[Transcribed page contents]
--- START ---

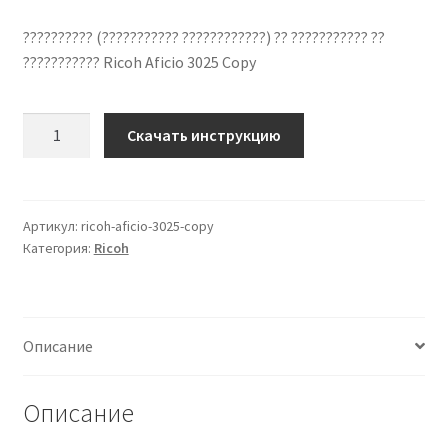
?????????? (??????????? ????????????) ?? ??????????? ??
??????????? Ricoh Aficio 3025 Copy
Количество
Скачать инструкцию
??????????
??
????????????
Ricoh
Артикул:
ricoh-aficio-3025-copy
Категория:
Ricoh
Aficio
3025
Copy
??
Описание
???????
?????
Описание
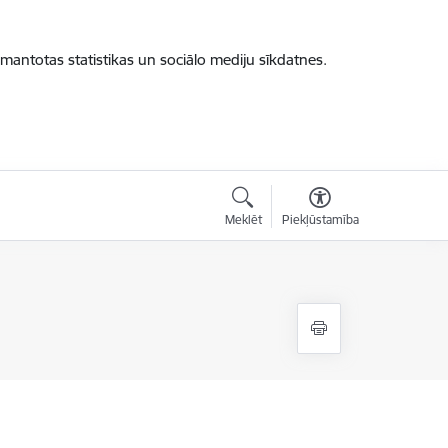
zmantotas statistikas un sociālo mediju sīkdatnes.
Meklēt
Piekļūstamība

--- END ---

§ PROBLEM REQUIREMENTS
Lines from the one with "Aficio 3025 Copy" through the final line of the records are the whole answer; print them exactly, minus any pictures.

§ EXPECTED ANSWER
??????????? Ricoh Aficio 3025 Copy
Количество
Скачать инструкцию
??????????
??
????????????
Ricoh
Артикул:
ricoh-aficio-3025-copy
Категория:
Ricoh
Aficio
3025
Copy
??
Описание
???????
?????
Описание
zmantotas statistikas un sociālo mediju sīkdatnes.
Meklēt
Piekļūstamība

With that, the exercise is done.